Cyberbedrohungen
Edge im Visier staatlich geförderter Akteure
Edge-Geräte sind zu einem primären Einstiegspunkt für staatlich geförderte Spionage geworden, denn sie bieten Angreifern einen kostengünstigeren und schnelleren Weg für den Netzwerkzugang, Diebstahl von Anmeldedaten und dem Abfangen von Datenverkehr.
Die wichtigsten Erkenntnisse
- Öffentlich zugängliche Daten zeigen, dass der Anteil der Angriffe auf Edge-Geräte innerhalb eines Jahres von 3 % auf 22 % aller Sicherheitsvorfälle gestiegen ist.
- Die wirtschaftlichen Rahmenbedingungen machen diese Geräte für Angreifer sehr attraktiv.
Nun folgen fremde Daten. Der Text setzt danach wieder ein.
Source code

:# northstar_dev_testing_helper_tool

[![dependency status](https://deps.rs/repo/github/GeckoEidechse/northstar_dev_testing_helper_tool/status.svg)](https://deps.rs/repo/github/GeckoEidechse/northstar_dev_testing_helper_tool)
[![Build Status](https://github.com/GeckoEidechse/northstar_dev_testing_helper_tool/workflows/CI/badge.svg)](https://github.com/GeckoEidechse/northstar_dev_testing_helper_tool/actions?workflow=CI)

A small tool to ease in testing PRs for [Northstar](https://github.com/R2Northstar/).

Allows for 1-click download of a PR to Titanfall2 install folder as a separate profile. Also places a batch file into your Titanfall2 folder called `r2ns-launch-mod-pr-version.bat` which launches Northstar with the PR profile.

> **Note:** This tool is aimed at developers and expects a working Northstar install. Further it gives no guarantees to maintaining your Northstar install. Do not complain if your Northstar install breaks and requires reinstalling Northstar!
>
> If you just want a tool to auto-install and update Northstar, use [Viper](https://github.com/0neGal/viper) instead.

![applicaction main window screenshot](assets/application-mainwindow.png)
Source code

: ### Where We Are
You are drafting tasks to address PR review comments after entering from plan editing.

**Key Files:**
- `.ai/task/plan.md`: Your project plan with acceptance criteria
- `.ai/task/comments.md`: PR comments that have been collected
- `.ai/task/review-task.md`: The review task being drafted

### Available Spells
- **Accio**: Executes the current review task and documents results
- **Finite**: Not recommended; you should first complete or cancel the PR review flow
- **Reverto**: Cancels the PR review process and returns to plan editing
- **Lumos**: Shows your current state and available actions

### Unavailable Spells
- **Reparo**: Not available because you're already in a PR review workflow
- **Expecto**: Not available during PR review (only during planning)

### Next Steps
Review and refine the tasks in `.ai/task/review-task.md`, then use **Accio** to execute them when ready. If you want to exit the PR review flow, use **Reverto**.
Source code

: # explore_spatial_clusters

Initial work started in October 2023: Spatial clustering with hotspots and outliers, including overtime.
Exploits dafür kosten ein Drittel bis ein Zehntel des Preises der Exploits für Browser, ermöglichen dabei jedoch umfassenden Netzwerkzugriff, das Ausspähen von Anmeldedaten und das Abfangen von Datenverkehr.
- Mit China in Verbindung stehende Akteursgruppen agieren als koordiniertes Ökosystem und nutzen gemeinsam Tools, teilen sich Ziele auf und profitieren wahrscheinlich von staatlich gelenkten Schwachstellen-Pipelines.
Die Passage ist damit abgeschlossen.